Key Takeaways:
- UPM and Sappi signed a definitive agreement for a 50/50 graphic paper JV
- The combined enterprise value stands at €1.42 billion
- Annual synergies of €100 million expected from asset and logistics optimization
Key Takeaways:

UPM and Sappi signed a definitive agreement Wednesday to combine their European graphic paper operations into a 50/50 joint venture valued at €1.42 billion, a move to consolidate a market facing structural decline from digitalization.
"The definitive agreement is an important milestone in creating the planned Joint Venture that we see as a necessary step to secure long-term commitment and supply continuity for graphic paper customers in Europe," Massimo Reynaudo, president and CEO of UPM, said.
UPM will contribute its Communication Papers business valued at €1.1 billion, while Sappi's European graphic paper unit is valued at €320 million. At closing, UPM will receive €475 million in cash, a €98 million shareholder loan receivable and 50 percent of the joint venture's equity. Sappi will receive €90 million in cash, a €10 million shareholder loan and the other half of the equity. The parties have secured €600 million in external financing and a €100 million revolving credit facility, both underwritten by Citi and Nordea.
The joint venture is expected to generate about €100 million in annual synergies through asset optimization, portfolio rationalization and sourcing efficiencies. For UPM, the deal removes direct exposure to the declining European and North American graphic paper markets and is expected to improve its profitability margins and balance sheet. The transaction requires approval from Sappi shareholders and merger clearance from the European Commission, US and Chinese authorities, with final resolutions expected by the end of 2026.

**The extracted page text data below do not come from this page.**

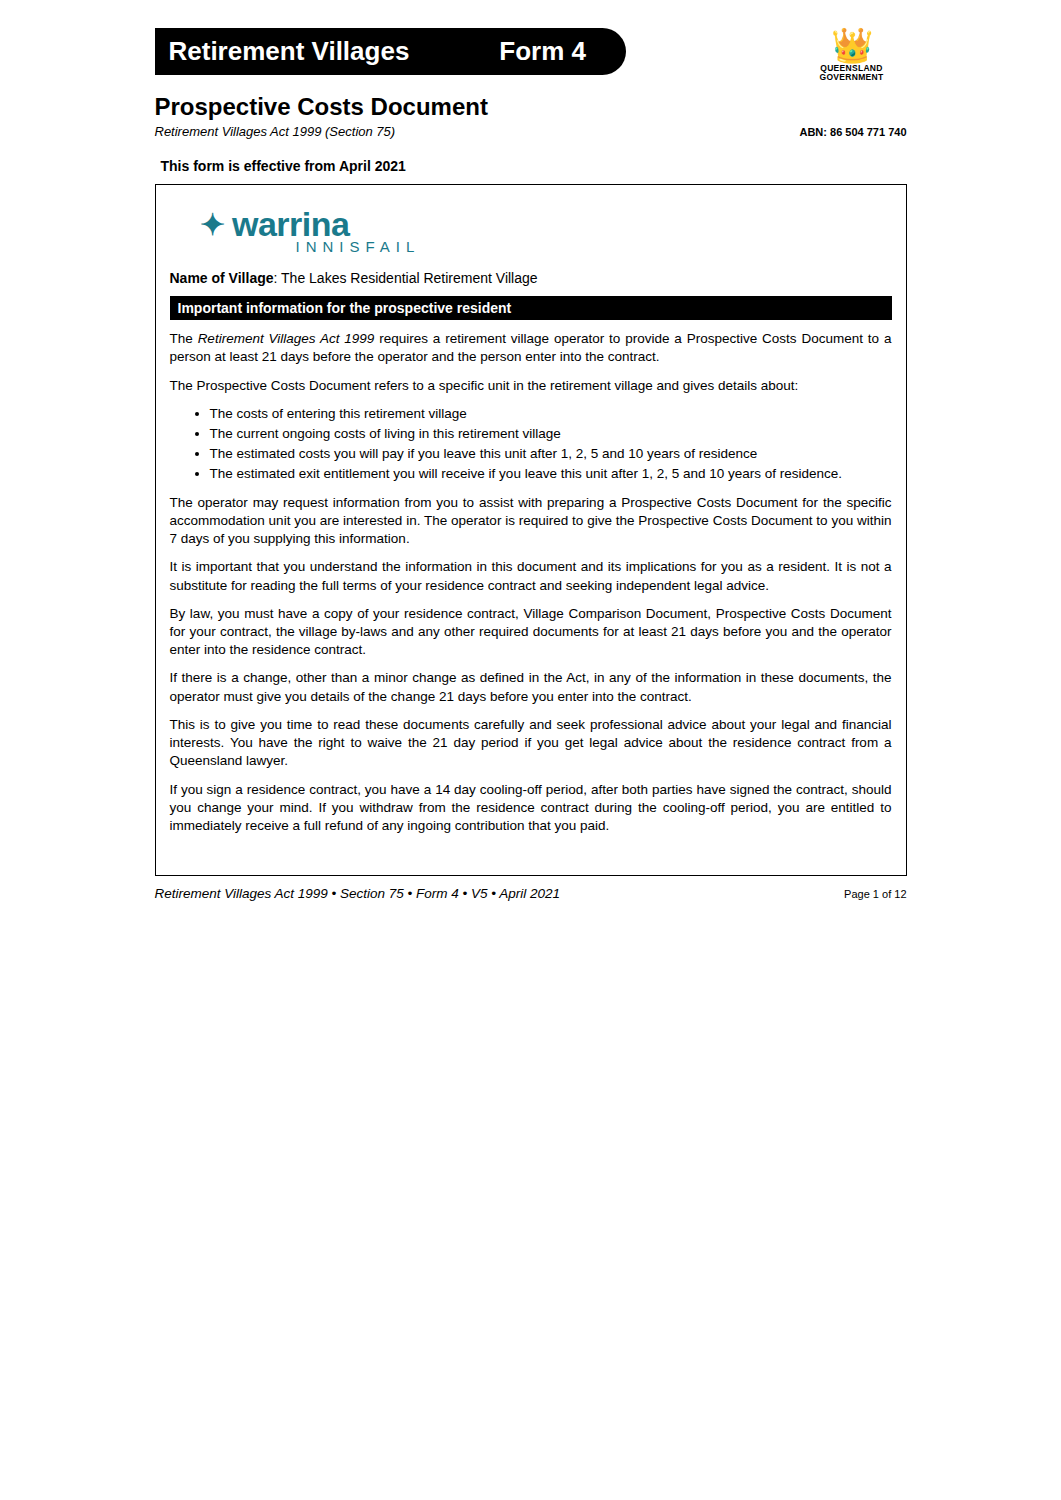Retirement Villages Form 4
👑
QUEENSLAND
GOVERNMENT
Prospective Costs Document
Retirement Villages Act 1999 (Section 75) ABN: 86 504 771 740
This form is effective from April 2021
✦warrina
INNISFAIL
Name of Village: The Lakes Residential Retirement Village
Important information for the prospective resident
The Retirement Villages Act 1999 requires a retirement village operator to provide a Prospective Costs Document to a person at least 21 days before the operator and the person enter into the contract.
The Prospective Costs Document refers to a specific unit in the retirement village and gives details about:
The costs of entering this retirement village
The current ongoing costs of living in this retirement village
The estimated costs you will pay if you leave this unit after 1, 2, 5 and 10 years of residence
The estimated exit entitlement you will receive if you leave this unit after 1, 2, 5 and 10 years of residence.
The operator may request information from you to assist with preparing a Prospective Costs Document for the specific accommodation unit you are interested in. The operator is required to give the Prospective Costs Document to you within 7 days of you supplying this information.
It is important that you understand the information in this document and its implications for you as a resident. It is not a substitute for reading the full terms of your residence contract and seeking independent legal advice.
By law, you must have a copy of your residence contract, Village Comparison Document, Prospective Costs Document for your contract, the village by-laws and any other required documents for at least 21 days before you and the operator enter into the residence contract.
If there is a change, other than a minor change as defined in the Act, in any of the information in these documents, the operator must give you details of the change 21 days before you enter into the contract.
This is to give you time to read these documents carefully and seek professional advice about your legal and financial interests. You have the right to waive the 21 day period if you get legal advice about the residence contract from a Queensland lawyer.
If you sign a residence contract, you have a 14 day cooling-off period, after both parties have signed the contract, should you change your mind. If you withdraw from the residence contract during the cooling-off period, you are entitled to immediately receive a full refund of any ingoing contribution that you paid.
Retirement Villages Act 1999 • Section 75 • Form 4 • V5 • April 2021
Page 1 of 12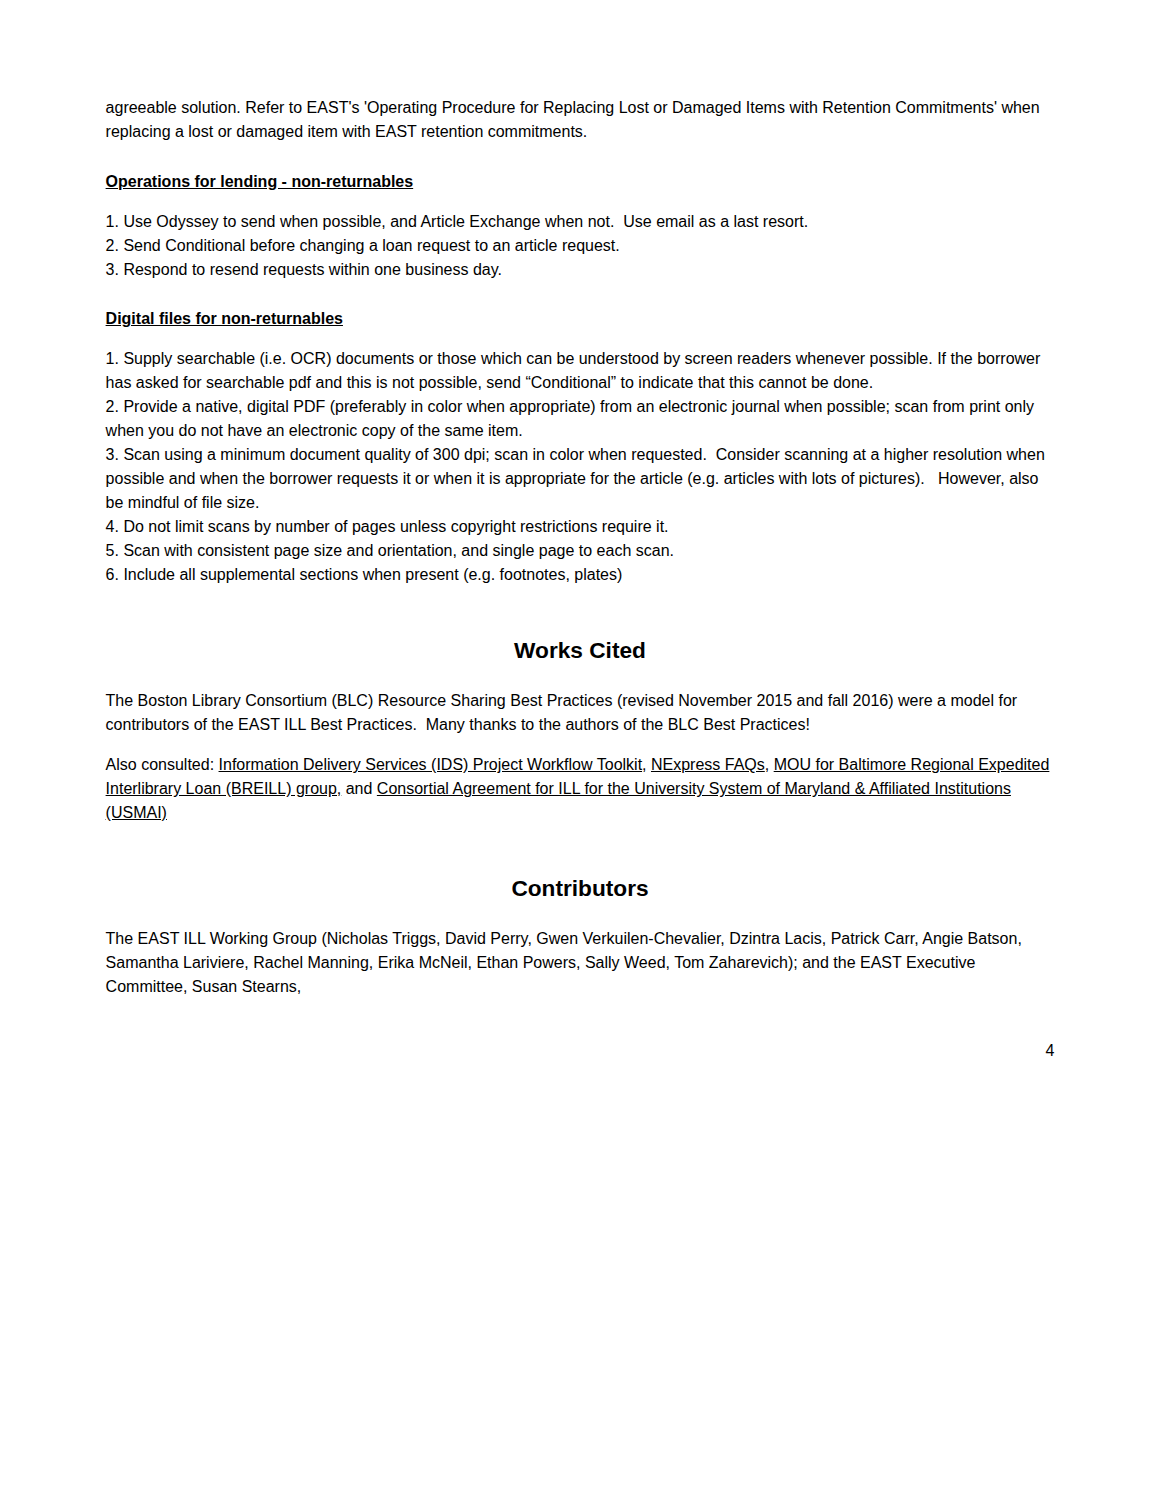agreeable solution. Refer to EAST's 'Operating Procedure for Replacing Lost or Damaged Items with Retention Commitments' when replacing a lost or damaged item with EAST retention commitments.
Operations for lending - non-returnables
1. Use Odyssey to send when possible, and Article Exchange when not. Use email as a last resort.
2. Send Conditional before changing a loan request to an article request.
3. Respond to resend requests within one business day.
Digital files for non-returnables
1. Supply searchable (i.e. OCR) documents or those which can be understood by screen readers whenever possible. If the borrower has asked for searchable pdf and this is not possible, send “Conditional” to indicate that this cannot be done.
2. Provide a native, digital PDF (preferably in color when appropriate) from an electronic journal when possible; scan from print only when you do not have an electronic copy of the same item.
3. Scan using a minimum document quality of 300 dpi; scan in color when requested. Consider scanning at a higher resolution when possible and when the borrower requests it or when it is appropriate for the article (e.g. articles with lots of pictures). However, also be mindful of file size.
4. Do not limit scans by number of pages unless copyright restrictions require it.
5. Scan with consistent page size and orientation, and single page to each scan.
6. Include all supplemental sections when present (e.g. footnotes, plates)
Works Cited
The Boston Library Consortium (BLC) Resource Sharing Best Practices (revised November 2015 and fall 2016) were a model for contributors of the EAST ILL Best Practices. Many thanks to the authors of the BLC Best Practices!
Also consulted: Information Delivery Services (IDS) Project Workflow Toolkit, NExpress FAQs, MOU for Baltimore Regional Expedited Interlibrary Loan (BREILL) group, and Consortial Agreement for ILL for the University System of Maryland & Affiliated Institutions (USMAI)
Contributors
The EAST ILL Working Group (Nicholas Triggs, David Perry, Gwen Verkuilen-Chevalier, Dzintra Lacis, Patrick Carr, Angie Batson, Samantha Lariviere, Rachel Manning, Erika McNeil, Ethan Powers, Sally Weed, Tom Zaharevich); and the EAST Executive Committee, Susan Stearns,
4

UPM's Communication Papers unit generated €2.49 billion in sales in 2025, about 26 percent of group revenue, but its comparable EBIT margin of 7.3 percent trailed the group's 9.5 percent. Excluding the unit, UPM's comparable EBITDA margin would have been 14 percent versus 13.6 percent for the full group. The unit employed €891 million in capital and delivered a comparable return on capital employed of 17.8 percent, well above the group's 6.7 percent.
The joint venture will operate as an independent company with its own management and board. Three years after closing, either shareholder may initiate a sale of its stake, providing both parties with a path to eventual exit. UPM also holds an option to sell half of its preferential shareholder loan to Sappi after two years. The transfer of €411 million in net pension and other liabilities to the joint venture will further strengthen UPM's balance sheet, the company said.
The European Commission opened a Phase II investigation into the deal on April 28, reflecting concerns about market concentration in an already-consolidated industry. UPM said it is engaging "openly and constructively" with regulators. The combined entity would control a substantial share of Europe's graphic paper production capacity, though both companies argue the venture is necessary to ensure long-term supply continuity for customers in a market that has lost about a quarter of its capacity over the past decade.
This article is for informational purposes only and does not constitute investment advice.